「社会民主党の闘争戦術は、その基本的諸傾向の点では、一般に「発明」される ものではない。それは、実験的な、しばしば基本的な階級闘争の偉大な創造的 諸行為の持続的なつながりの結果なのである。」
「如何なる時にも、社会民主党にとって重要なのは、将来の戦術のために 出来合いの目論見を予め考え、立てることではなく、当該の支配的闘争諸形態に 対する正しい歴史的評価を党内で生き生きと保ち、プロレタリア階級闘争の終局 目標の見地から、闘争の所与の局面の相対性ならびに革命的諸モメントの 必然的昂揚に対する生きた感覚を持つことである。
しかし、レーニンが行なうように、否定的性格を持つ絶対的権能を党指導に 付与するならば、それは、その本質からして必然的に発生する、あらゆる党指導の 保守主義を、まったく人為的な仕方で危険なほど強めることになろう。

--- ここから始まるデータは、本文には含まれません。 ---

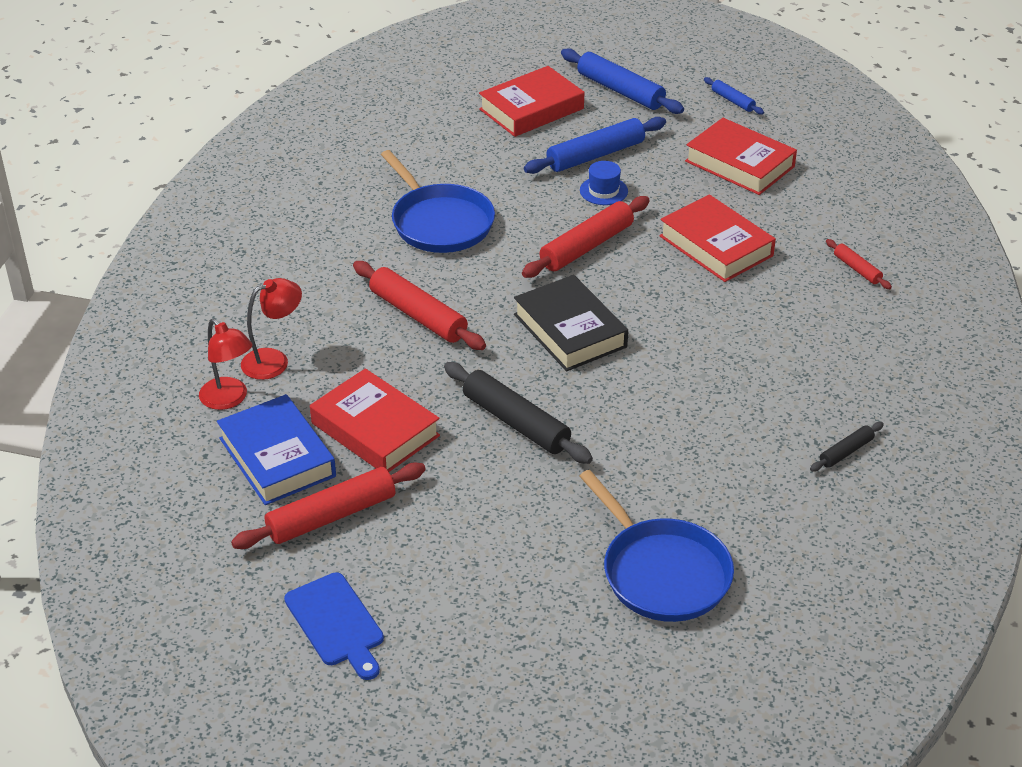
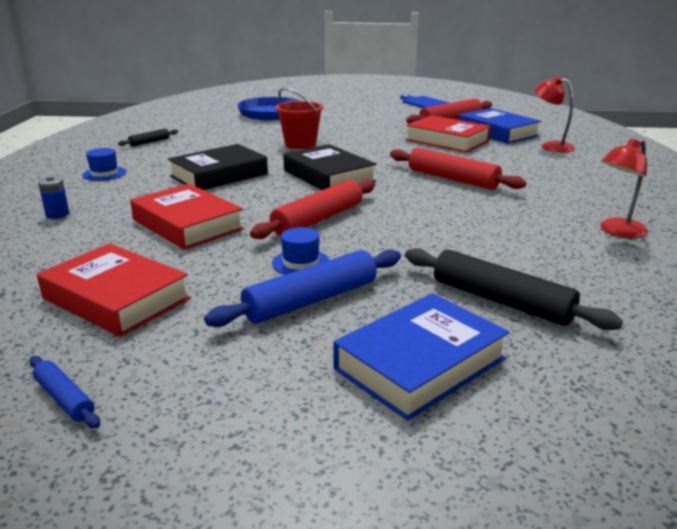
camera: 175 degrees right, 15 degrees down
(274, 360) = (540, 159): red lamp -> red lamp (617, 231)
(440, 222) = (473, 230): blue pan -> none
(516, 422) = (359, 144): black rolling pin -> black rolling pin (501, 301)
(531, 109) = (420, 364): red book -> blue book
(606, 429) = (300, 144): none -> red bucket
(620, 91) = (267, 409): blue rolling pin -> none
(709, 341) = (219, 175): none -> black book
(857, 269) = (57, 214): red rolling pin -> blue battery
(858, 353) = (104, 173): none -> blue hat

社会民主主義的戦術が、一中央委員会によってではなく、全党によって、 より正しくは、全運動によって創造されるのであるとすれば、党の個々の組織には、 明らかに、行動の自由が必要なのであり、その自由のみが、当面する状況によって 提示されるあらゆる手段を闘争の昂揚のために徹底的に駆使し、また、 革命的イニシアチブの展開を可能にするのである。しかし、レーニンによって推奨された 超・中央集権主義は、その全本質において、積極的創造的な精神ではなく、 硬直した夜警根性によって支えられている、われわれには思われる。
かれの思考の過程は、党活動の結実ではなくて主としてその統制に、その展開 ではなく制限に、運動の結集ではなくその締め上げに向けられている。」 (ロシア社会民主党の組織問題 ローザ・ルクセンブルグ)
「現実に革命的な労働運動が現実の中で行なう誤りは、歴史的には、最上の 「中央委員会」の完全無欠に比べて、計り知れぬほど実り豊かで、価値多い。」
このローザが超・中央集権主義と批判した規定をさらに強化し、党内での
批判の自由や党内民主主義を決定的に破壊したのは、第10回ロシア共産党大会
最終日3月16日にレーニンが提出した「党の統一について」の決議です。
この第7項は、「党内に、また、ソヴィエトの全活動のうちに厳格な規律を打ち立てる
ため、また、あらゆる分派形成を排除して、最も大きな統一を成し遂げるために、
大会は、規律の違反とか、分派の発生や黙認とかの場合には、党からの除名を含む
あらゆる党処罰の処置をとる。また中央委員については中央委員候補に各下げ
するとか、非常処置としては党から除名する全権を中央委員会に与える」という
ものだった。
つまり、党大会で選出され、党大会でしか各下げ、除名できない中央委員に
対する処分権を中央委員会に与えるという規定です。
レーニンは、党内での批判の自由と党内民主主義を否定する方向にさらに
一歩踏み出した。
レーニンはこれを、大会以外への公表を禁じ「秘密条項」とするように提起した。
レーニンがこれを「秘密条項」としたのは緊急の一時的なものと考えたのかも知れない。また、この規定に対するためらいがあったのかも知れない。
しかし、レーニン死後スターリンは、この規定を公然とした恒常規定とし、さらに書記局に全権を集中させていった。
そしてこれがコミンテルン型のの各国共産党に適用されていった。
この経過から見て、民主集中制は科学的社会主義に常に存在した普遍的な組織原則とは言えないのではないだろうか。